Des deux présidences Mitterrand, mon jeune âge ne m'autorise que de vagues souvenirs: J'étais tout juste né lorsque le leader de la gauche d'alors achevait son premier septennat, pas encore conscient politiquement lorsqu'il se faisait enterrer à Jarnac. Tout ce que je sais de Mitterrand, je le connais donc par la double entremise des livres d'Histoire et des images tournant en boucle sur les écrans télé.

Je suis encore vierge et un peu gauche. Idéaliste, parfois naïf. Je suis vierge à la gauche présidente et voilà que François Hollande, candidat du parti socialiste, devient notre Président de la République. Ce soir, pour la première fois de ma vie je vais connaître ma première vraie expérience politique de gauche. Mon cœur bat. Je n'en pouvais plus d'attendre !

20h, dimanche 6 mai 2012, soir du second tour des élections présidentielles. Je ne suis pas devant mon écran - Claire Chazal est-elle encore en blanc ? - mais dans le RER A, complètement vide. Ne goutant que très peu aux blagues sur le nain et le flamby (les deux surnoms moqueurs des champions s'affrontant), j'ai déconnecté Facebook. Depuis la fin d'après-midi, je connais les résultats grâce à Twitter... Je ne voulais rien savoir des résultats avant l'heure fatidique, je voulais faire comme avant, mais l'on m'informe régulièrement par SMS et emails. Sans surprise aucune, les hyper connectés savent qu'Hollande va gagner... 52% des suffrages exprimés (pas de blague libre-belge ici...) La rumeur se répand, mais je fais semblant de ne pas encore savoir. Je me suis donc préparé comme si de rien n'était. Je me suis parfumé, bien peigné : ce soir pour François, je revêts ma plus belle chemise.

Il est 20h02, lorsque le train marque l'arrêt à la station Chatelet-les-Halles. Une clameur s'engouffre alors dans le wagon : le peuple amassé sur le quai est heureux. Des hourras retentissent, un vent républicain souffle sur Paris. Excités, les voyageurs parlent politique et promettent d'aller « prendre la Bastille » en chantant « Hollande Président, Hollande Président ». C'est donc ce soir que tout va se passer. J'ai les mains moites, je suis un peu nerveux.

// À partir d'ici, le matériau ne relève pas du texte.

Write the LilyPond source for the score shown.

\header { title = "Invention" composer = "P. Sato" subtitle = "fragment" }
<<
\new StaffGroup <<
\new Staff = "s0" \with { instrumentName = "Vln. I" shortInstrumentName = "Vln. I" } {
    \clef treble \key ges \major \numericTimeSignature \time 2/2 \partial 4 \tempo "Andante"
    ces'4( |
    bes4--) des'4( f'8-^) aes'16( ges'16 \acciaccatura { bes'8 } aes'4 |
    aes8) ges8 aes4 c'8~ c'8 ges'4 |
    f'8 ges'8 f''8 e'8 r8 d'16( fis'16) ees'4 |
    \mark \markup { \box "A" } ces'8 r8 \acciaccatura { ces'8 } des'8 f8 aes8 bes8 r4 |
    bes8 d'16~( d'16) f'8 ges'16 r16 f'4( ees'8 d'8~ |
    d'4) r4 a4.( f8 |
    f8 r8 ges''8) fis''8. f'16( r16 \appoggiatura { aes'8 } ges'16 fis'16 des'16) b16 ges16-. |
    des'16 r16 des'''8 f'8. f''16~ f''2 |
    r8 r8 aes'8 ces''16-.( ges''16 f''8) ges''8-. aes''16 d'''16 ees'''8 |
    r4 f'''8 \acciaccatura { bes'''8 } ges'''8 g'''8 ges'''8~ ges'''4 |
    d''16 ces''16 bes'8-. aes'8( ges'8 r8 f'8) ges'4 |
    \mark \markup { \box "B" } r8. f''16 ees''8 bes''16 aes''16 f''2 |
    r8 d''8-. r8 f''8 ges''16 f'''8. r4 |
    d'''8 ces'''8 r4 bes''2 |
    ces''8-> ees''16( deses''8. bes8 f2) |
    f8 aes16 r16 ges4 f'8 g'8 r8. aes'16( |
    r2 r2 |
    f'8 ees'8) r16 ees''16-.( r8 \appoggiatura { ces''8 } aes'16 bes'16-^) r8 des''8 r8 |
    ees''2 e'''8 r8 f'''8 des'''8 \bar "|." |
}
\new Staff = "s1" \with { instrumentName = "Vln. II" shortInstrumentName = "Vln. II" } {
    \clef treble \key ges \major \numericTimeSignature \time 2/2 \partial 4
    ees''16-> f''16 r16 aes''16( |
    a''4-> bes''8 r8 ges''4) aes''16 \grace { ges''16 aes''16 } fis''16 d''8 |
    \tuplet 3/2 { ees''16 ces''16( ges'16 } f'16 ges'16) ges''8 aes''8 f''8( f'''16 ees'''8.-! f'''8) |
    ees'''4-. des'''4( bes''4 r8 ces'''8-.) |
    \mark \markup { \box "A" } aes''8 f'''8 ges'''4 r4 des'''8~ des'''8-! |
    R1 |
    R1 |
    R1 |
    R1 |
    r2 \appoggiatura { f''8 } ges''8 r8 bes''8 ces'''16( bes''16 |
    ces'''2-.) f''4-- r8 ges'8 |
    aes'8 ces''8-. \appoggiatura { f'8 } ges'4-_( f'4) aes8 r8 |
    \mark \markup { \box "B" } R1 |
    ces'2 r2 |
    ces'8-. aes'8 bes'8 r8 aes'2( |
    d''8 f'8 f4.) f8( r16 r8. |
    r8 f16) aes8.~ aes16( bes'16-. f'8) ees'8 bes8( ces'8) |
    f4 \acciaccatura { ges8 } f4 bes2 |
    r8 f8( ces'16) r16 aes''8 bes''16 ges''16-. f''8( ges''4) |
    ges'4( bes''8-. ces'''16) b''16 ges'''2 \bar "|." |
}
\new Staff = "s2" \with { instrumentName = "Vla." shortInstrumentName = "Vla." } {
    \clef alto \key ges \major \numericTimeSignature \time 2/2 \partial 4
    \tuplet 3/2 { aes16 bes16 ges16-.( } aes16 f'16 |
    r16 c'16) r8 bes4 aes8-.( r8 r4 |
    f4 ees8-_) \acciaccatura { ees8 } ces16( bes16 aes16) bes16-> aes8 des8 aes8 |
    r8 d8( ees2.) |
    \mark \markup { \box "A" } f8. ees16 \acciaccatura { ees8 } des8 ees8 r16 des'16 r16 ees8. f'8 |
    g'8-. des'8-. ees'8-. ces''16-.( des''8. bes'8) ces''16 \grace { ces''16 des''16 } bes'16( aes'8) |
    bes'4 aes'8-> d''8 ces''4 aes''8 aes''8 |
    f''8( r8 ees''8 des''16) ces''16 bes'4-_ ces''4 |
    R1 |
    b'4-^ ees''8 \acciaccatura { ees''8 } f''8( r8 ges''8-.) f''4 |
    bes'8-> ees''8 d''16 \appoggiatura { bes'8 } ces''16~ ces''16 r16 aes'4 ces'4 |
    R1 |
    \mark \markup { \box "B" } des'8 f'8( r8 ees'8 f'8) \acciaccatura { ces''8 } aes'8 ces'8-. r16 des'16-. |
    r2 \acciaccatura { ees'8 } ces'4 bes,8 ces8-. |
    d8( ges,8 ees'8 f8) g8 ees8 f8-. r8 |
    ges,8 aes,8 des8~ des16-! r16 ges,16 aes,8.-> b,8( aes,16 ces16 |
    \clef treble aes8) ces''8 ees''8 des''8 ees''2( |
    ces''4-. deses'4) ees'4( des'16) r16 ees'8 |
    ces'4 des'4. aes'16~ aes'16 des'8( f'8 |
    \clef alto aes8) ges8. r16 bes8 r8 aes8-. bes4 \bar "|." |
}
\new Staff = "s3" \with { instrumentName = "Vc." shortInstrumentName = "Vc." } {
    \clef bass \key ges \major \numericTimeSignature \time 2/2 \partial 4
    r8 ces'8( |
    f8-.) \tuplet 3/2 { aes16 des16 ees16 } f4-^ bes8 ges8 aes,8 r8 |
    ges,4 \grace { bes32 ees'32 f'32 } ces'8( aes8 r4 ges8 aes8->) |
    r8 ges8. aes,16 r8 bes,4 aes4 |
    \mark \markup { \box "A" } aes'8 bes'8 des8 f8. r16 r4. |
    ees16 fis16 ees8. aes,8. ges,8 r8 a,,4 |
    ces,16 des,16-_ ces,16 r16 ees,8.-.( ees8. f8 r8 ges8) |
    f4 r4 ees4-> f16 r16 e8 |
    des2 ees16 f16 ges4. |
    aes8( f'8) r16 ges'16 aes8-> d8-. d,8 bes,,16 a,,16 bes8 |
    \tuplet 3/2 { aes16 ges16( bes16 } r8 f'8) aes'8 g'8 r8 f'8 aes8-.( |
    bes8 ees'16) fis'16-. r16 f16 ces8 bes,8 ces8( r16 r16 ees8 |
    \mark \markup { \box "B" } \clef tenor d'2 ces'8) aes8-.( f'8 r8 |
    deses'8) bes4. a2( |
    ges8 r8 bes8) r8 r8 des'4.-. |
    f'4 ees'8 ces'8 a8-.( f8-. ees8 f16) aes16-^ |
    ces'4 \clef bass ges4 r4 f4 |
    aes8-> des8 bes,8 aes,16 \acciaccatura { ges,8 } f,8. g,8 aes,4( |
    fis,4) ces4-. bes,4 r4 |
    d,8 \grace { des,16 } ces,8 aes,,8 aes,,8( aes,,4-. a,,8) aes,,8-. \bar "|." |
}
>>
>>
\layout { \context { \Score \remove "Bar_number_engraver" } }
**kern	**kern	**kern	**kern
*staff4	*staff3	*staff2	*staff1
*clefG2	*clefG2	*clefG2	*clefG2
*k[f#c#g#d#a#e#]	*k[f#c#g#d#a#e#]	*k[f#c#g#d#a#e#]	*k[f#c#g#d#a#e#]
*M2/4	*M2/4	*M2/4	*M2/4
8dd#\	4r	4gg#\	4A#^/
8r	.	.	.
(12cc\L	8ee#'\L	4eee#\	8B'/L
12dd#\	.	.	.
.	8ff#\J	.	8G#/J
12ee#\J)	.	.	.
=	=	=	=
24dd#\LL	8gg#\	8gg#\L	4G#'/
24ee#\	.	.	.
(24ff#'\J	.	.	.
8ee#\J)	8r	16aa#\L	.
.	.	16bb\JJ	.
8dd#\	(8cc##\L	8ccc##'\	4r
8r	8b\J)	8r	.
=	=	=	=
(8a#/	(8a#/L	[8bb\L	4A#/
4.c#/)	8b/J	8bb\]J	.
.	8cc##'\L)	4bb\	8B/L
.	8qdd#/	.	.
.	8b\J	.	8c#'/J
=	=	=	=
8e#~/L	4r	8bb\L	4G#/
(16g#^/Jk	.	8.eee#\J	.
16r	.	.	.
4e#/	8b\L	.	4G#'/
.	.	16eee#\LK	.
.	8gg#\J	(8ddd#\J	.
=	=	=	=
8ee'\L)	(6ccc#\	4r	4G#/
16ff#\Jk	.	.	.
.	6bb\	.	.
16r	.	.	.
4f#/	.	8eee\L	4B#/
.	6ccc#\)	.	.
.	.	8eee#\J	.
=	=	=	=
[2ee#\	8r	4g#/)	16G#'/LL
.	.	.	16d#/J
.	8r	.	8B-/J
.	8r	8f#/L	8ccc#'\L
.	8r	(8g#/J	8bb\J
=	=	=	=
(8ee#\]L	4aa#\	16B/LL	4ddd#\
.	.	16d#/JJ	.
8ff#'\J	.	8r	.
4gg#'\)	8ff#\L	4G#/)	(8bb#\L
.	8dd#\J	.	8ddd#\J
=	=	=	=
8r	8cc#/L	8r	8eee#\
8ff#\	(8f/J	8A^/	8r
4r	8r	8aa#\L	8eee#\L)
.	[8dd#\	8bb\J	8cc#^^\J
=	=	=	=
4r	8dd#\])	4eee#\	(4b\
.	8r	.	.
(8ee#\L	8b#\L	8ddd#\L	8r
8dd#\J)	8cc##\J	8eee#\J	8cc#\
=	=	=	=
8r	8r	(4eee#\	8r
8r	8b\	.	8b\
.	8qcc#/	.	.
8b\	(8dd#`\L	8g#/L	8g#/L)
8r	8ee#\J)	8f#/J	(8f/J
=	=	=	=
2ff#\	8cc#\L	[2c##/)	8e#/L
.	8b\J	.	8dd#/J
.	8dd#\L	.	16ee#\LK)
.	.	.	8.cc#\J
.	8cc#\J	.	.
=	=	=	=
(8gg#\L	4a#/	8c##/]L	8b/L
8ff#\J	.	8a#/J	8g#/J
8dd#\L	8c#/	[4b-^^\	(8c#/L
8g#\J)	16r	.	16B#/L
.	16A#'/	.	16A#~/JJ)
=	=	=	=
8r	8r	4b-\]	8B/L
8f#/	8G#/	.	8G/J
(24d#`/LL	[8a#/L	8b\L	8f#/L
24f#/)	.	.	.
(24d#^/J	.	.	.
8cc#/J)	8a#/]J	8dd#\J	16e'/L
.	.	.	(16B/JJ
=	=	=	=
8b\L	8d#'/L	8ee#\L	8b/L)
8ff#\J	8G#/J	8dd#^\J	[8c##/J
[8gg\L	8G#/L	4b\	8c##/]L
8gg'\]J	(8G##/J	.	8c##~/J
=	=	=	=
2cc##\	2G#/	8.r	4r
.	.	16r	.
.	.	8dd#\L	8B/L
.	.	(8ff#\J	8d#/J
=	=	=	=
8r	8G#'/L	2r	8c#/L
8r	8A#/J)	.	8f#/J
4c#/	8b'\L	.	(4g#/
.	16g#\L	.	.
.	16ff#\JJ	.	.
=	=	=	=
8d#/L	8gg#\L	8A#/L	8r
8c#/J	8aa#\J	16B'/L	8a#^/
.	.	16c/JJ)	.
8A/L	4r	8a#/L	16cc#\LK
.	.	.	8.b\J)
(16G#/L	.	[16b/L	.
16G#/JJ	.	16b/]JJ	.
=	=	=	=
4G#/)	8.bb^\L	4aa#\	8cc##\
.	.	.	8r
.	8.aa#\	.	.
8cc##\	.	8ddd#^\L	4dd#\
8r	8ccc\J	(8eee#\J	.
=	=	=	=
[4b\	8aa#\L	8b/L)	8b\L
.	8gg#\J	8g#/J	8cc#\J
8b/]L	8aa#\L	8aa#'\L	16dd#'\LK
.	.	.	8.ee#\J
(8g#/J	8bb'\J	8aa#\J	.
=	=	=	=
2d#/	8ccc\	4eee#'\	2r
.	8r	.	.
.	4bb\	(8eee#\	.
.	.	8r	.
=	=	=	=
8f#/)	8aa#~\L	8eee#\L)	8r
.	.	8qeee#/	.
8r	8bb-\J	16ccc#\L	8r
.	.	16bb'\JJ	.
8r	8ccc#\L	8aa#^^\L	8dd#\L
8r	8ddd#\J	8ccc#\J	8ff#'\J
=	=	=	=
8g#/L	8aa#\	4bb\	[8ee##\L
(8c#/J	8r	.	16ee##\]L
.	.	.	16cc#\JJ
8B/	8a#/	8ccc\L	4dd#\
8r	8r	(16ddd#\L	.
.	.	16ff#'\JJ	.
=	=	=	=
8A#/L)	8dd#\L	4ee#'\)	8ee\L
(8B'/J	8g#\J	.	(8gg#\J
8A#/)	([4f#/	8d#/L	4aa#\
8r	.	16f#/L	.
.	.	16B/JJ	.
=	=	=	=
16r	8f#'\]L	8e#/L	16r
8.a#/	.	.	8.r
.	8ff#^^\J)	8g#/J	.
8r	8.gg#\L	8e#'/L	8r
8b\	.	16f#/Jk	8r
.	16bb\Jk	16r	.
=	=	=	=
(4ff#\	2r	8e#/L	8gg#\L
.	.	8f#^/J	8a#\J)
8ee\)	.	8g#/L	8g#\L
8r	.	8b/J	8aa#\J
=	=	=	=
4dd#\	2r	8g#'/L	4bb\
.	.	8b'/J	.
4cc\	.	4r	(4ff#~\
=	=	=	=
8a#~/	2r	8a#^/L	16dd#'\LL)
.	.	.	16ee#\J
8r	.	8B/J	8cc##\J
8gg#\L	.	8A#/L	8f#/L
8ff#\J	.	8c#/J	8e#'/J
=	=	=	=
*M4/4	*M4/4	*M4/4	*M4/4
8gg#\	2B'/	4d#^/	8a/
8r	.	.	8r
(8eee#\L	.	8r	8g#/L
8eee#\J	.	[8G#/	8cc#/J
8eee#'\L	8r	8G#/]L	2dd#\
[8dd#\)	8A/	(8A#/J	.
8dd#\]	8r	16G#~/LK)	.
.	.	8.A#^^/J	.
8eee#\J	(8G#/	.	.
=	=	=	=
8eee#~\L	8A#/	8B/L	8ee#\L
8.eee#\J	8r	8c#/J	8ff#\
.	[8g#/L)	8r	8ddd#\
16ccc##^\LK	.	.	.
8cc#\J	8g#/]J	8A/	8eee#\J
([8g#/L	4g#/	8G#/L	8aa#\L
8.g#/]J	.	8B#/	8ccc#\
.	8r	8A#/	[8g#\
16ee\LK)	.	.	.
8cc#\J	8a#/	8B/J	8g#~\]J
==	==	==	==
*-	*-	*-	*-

Changer la vie ? Je n'y crois pas, je me dis qu'il faut simplement passer par là pour devenir un homme. Les lendemains qui chantent ne sont surement pas pour demain. En 2012, la France affaiblie par la crise économique n'est pas dupe des affabulateurs qui lui promettent un radical changement, elle souhaite simplement se rassembler pour marquer l'aubaine d'un éventuel nouveau départ et commencer à inverser la tendance. Place de la Nation, je remonte à l'air libre. Dehors, on se croirait un soir de Coupe du Monde : les klaxons retentissent et des immeubles descendent des hourras : le XXe arrondissement de la capitale a massivement voté à gauche. Enfin fixée sur son sort, la France heureuse est belle à voir. Faussement tranquille, je la regarde, l'envisage, la dévisage: dans quelques minutes la France à gauche sera mienne.

Ce soir, j'ai le sentiment qu'ils sont des milliers dans la même situation que moi, vierges à la gauche présidente. Je n'ai pas tort. Nos histoires sont toutes différentes. Nous sommes venus à elle par pleine adhésion ou par dépit. Alors que le nouveau Président de la République s'apprête à prendre la parole devant plusieurs dizaines de milliers de personne, j'observe l'assistance. Il est bien clair qu'elle ne mesure pas tout à fait ce que peut donner la gauche au pouvoir, qu'elle n'a aucune idée de la façon dont elle pourra se sortir des pièges que lui tendra sans surprise la vie politique. Elle s'interrogera demain. Pour l'heure elle fait la fête et les pubères se dirigent par grappes vers la Bastille. Ils s'affairent à trouver une rose à acheter aux marchants ambulants qui ont ce soir triplé leur chiffre d'affaire. La jeunesse est enthousiaste et son enthousiasme est en message : « Monsieur Hollande, nous sommes venus nombreux vous demander de tenir vos promesses de campagne. Nous sommes à vos cotés, nous vous avons soutenu, à vous, désormais, de nous aider ». À l'instar de la jeunesse de 1981, la jeunesse de 2012 rêve d'une société française plus fraternelle, plus ouverte, plus égalitaire et moins excluante. La jouvence voudrait que l'on s'occupe d'elle et que l'on prenne enfin la mesure de ses immenses attentes.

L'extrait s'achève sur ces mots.